Travel, for me, remains a powerful teacher of this “sip slower” philosophy. There’s something about being in a different place that makes it easier to notice details—like the way a shopkeeper arranges fruit stands in a market, or how late-afternoon light filters through a centuries-old church window. You’re alert to the novel, awake to possibility. But the real challenge is cultivating that same alertness at home, among the mundane rhythms of everyday life. After all, we can’t always be in new countries or under new skies. The real work is in learning to see our usual streets, our daily routines, with the same gentle curiosity we reserve for foreign corners of the world.
Sipping slower also means embracing the grace of unhurried conversations.
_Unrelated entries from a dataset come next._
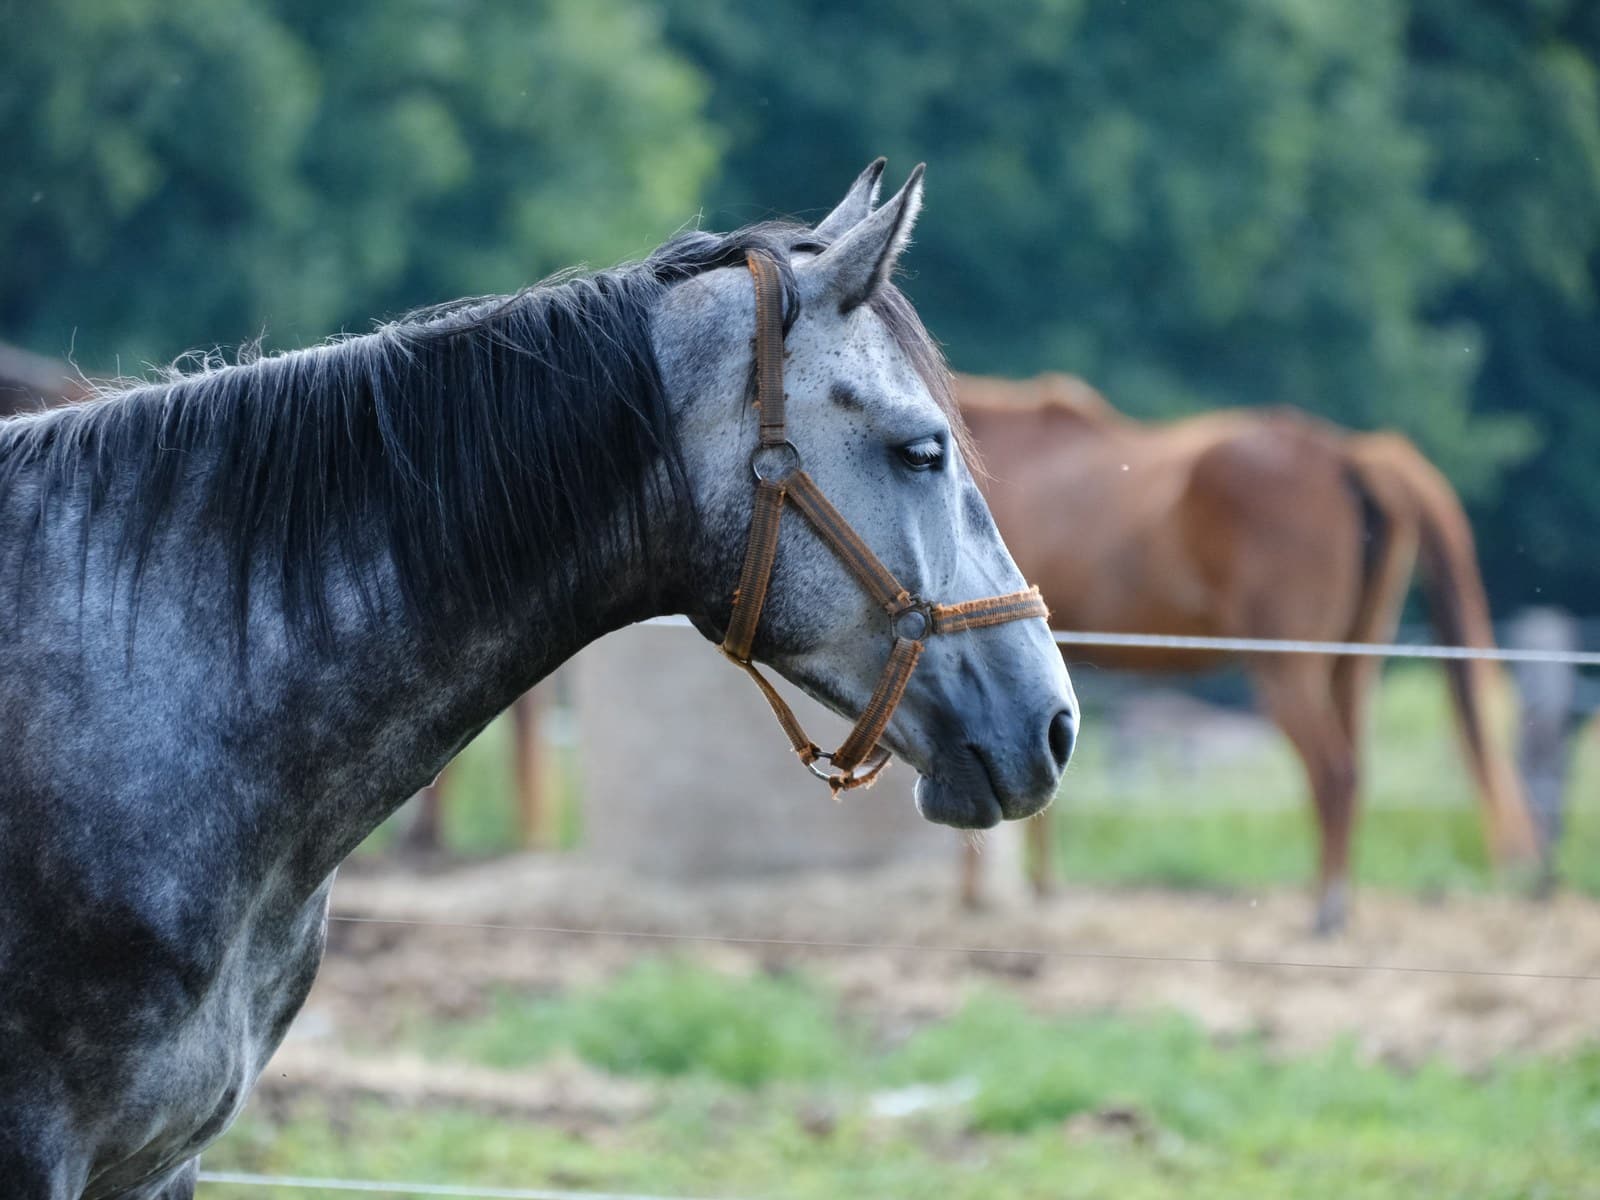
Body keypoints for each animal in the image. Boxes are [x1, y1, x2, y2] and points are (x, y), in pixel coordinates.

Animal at [957, 372, 1539, 933]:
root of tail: (1346, 454)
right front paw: (1040, 891)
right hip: (1351, 665)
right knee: (1353, 772)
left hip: (1287, 672)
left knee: (1334, 775)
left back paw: (1326, 910)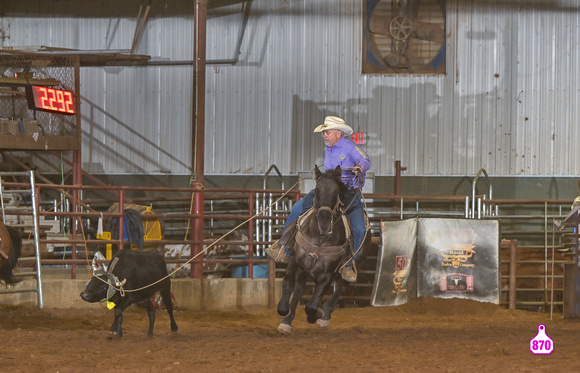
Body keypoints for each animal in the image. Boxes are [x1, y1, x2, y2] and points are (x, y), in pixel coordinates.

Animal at [276, 166, 368, 334]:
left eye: (336, 192)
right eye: (317, 191)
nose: (324, 224)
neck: (319, 238)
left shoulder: (327, 275)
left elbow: (311, 306)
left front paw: (317, 314)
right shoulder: (295, 263)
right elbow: (287, 285)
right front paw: (284, 314)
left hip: (350, 267)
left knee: (340, 288)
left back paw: (324, 317)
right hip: (304, 272)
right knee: (299, 291)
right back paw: (287, 320)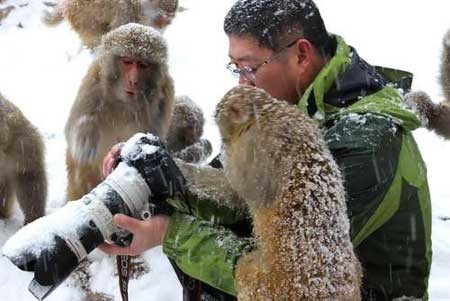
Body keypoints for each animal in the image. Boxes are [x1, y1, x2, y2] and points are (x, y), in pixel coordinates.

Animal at [42, 0, 178, 48]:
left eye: (169, 17)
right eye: (161, 16)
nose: (165, 22)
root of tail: (65, 4)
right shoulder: (126, 12)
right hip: (81, 16)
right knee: (93, 35)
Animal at [65, 24, 174, 202]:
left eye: (143, 65)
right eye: (128, 62)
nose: (133, 80)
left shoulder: (165, 93)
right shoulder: (94, 82)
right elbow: (73, 128)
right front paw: (86, 135)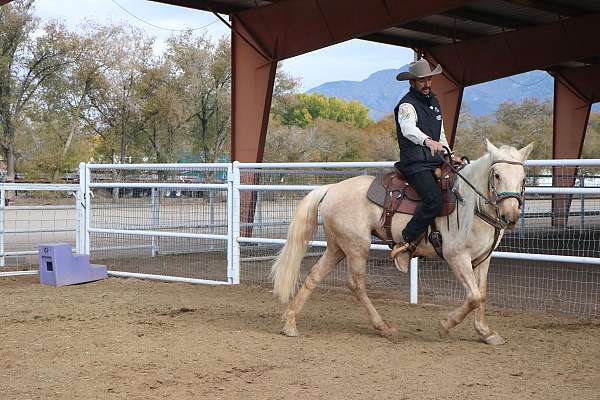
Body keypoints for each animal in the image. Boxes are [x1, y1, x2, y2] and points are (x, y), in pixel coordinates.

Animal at [270, 141, 532, 344]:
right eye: (497, 175)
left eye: (523, 177)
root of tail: (331, 188)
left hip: (337, 246)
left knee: (314, 275)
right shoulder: (456, 256)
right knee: (356, 284)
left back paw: (290, 323)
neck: (469, 204)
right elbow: (474, 296)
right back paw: (383, 327)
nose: (510, 217)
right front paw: (445, 326)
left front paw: (485, 332)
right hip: (357, 246)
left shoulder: (482, 259)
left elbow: (481, 294)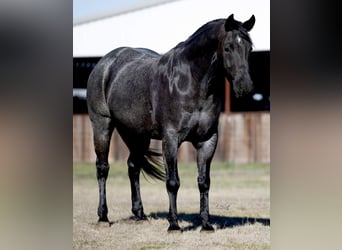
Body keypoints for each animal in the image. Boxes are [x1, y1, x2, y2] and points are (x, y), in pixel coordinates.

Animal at [87, 13, 255, 231]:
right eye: (228, 47)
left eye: (250, 48)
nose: (245, 87)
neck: (190, 82)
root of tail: (104, 63)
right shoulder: (171, 139)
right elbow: (173, 182)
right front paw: (174, 225)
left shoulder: (208, 140)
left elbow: (204, 182)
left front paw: (206, 224)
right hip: (102, 125)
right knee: (102, 168)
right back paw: (103, 217)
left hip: (137, 134)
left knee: (133, 166)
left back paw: (139, 214)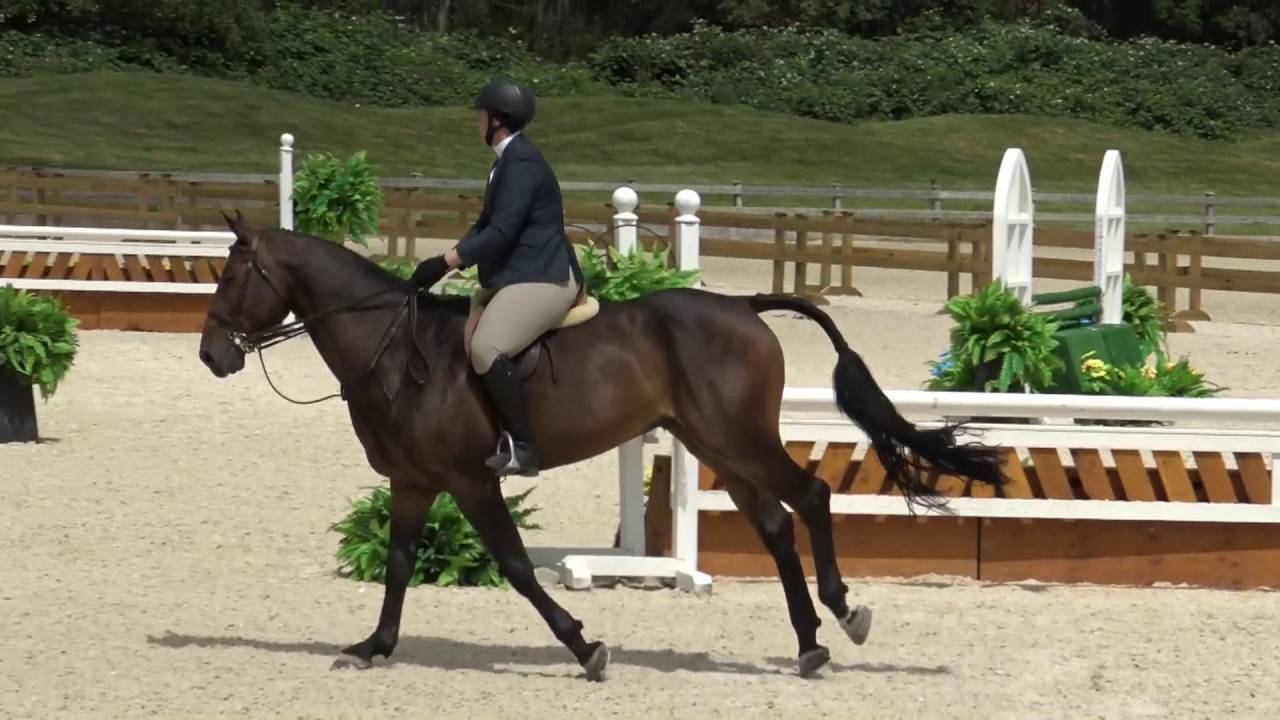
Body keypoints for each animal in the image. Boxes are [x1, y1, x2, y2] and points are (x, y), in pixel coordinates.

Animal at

Hostel life has taught me to value the easy sprawl of chats that go from the trivial to the profound, the kind of conversation that doesn’t watch the clock or worry about the next bullet point. I let the silences linger, too, because sometimes those pauses say more than words.

When it’s time for bed and the leftover tasks demand completion, I try to recall that moment at the café, feeling the sun on my arms, not feeling the need to be anywhere else but there. That’s who I want to be: the person who knows that life is bigger than her to-do list. The person who can find immeasurable richness in a single moment of stillness.
So, in 2025, and in all the years to come, I’m discarding the frantic pursuit of perfection. I want fewer resolutions, fewer obligations, and fewer fleeting achievements. In their place, I want the freedom to soak in a vivid sunset, the quiet joy of reading a chapter of a novel by an open window, the laughter that spills out when friends gather without rushing to leave.
Whatever your own resolutions might look like, I encourage you to try a similar shift: slow down, breathe, and taste life more fully. Leave space for daydreaming. Build pauses into your busy days. Give yourself permission to be present, to be a little less perfect, a little more alive.
After all, if there’s one thing I’ve learned, it’s that you don’t need a passport stamp or a dozen medals to feel fulfilled. You just need awareness—and perhaps, every now and then, a glass of wine in hand—as you watch the light shift and the world turn, one unhurried moment at a time.